Kata are the climber’s cams, chocks, stoppers, and carabiners. The latter have evolved, remarkably, as you know if you are a climber. But that equipment is not a means unto itself. It is designed for a purpose and to the extent it might change, if it enables the climber to reach his goal, nobody’s complaining. If it is designed, however, by people with no direct experience at climbing, you’re going to have some problems.

Well, you say, nobody alive today who is teaching a koryu has killed someone in combat with a sword. Therefore any changes implemented in kata are likely to be as useless as climbing equipment devised by non-climbers. That analogy would be accurate if—big if—the goal of the ryu was to kill people. That is not, as I mentioned above, the goal of a martial ryu. Their goals are, of necessity, much broader.
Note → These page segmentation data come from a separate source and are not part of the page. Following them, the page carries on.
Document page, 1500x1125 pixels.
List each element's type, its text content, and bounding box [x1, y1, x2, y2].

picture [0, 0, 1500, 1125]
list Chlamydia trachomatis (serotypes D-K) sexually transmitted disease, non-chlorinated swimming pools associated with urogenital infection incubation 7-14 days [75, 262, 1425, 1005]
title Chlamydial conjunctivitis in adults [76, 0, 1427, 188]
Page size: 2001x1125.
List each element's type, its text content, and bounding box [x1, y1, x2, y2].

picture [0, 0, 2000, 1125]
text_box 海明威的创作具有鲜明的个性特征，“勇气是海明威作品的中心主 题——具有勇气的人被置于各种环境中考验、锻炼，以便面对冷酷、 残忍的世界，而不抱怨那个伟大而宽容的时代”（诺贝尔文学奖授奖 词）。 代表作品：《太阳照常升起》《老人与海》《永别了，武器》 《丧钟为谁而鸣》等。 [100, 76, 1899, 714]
The ryu is attempting to organize perception and physical responses in distinctive ways that are consistent with the founder’s principles. The ryu does not “teach me to win” so much as it shapes my volition so I can successfully employ those principles to win or accomplish whatever I need to. I mentioned the Okura School of kyogen above. Nomura Manzo, one master of that school described the training process within a ryu very well. It isn’t to “teach” you, he said. It is “satoraseru.” The best translation might be “to draw you toward a realization.” To be brought along, through the workings of a ryu’s curriculum, to a realization is an extraordinary process. To understand that this is the impetus of a ryu is to put in perspective the ryu as an institution, one with a remarkable past and a unique present.